(Collected data entries)
--- START ---

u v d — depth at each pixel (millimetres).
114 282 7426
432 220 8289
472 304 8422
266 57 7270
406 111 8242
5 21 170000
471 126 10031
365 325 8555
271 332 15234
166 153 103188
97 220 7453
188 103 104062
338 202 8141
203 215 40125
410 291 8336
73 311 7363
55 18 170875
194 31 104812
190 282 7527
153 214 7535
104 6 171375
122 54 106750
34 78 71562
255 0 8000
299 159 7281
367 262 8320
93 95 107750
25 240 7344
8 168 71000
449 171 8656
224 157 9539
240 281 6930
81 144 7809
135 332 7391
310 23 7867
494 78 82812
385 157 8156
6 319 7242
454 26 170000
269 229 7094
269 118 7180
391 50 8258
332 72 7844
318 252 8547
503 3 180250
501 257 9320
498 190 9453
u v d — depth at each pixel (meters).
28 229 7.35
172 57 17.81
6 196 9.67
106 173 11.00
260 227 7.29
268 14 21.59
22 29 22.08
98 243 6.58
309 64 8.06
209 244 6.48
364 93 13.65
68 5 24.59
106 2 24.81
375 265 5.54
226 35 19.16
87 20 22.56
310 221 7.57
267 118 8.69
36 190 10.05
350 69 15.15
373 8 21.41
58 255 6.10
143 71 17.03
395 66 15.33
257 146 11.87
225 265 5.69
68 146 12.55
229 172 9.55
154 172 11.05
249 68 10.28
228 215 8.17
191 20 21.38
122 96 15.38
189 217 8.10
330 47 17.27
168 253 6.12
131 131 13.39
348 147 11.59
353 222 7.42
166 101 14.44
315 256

--- END ---

From the line containing "373 8 21.41" to the last line of the data above, copy each line exactly and add nothing.

SOLUTION TO THE EXERCISE »
373 8 21.41
58 255 6.10
143 71 17.03
395 66 15.33
257 146 11.87
225 265 5.69
68 146 12.55
229 172 9.55
154 172 11.05
249 68 10.28
228 215 8.17
191 20 21.38
122 96 15.38
189 217 8.10
330 47 17.27
168 253 6.12
131 131 13.39
348 147 11.59
353 222 7.42
166 101 14.44
315 256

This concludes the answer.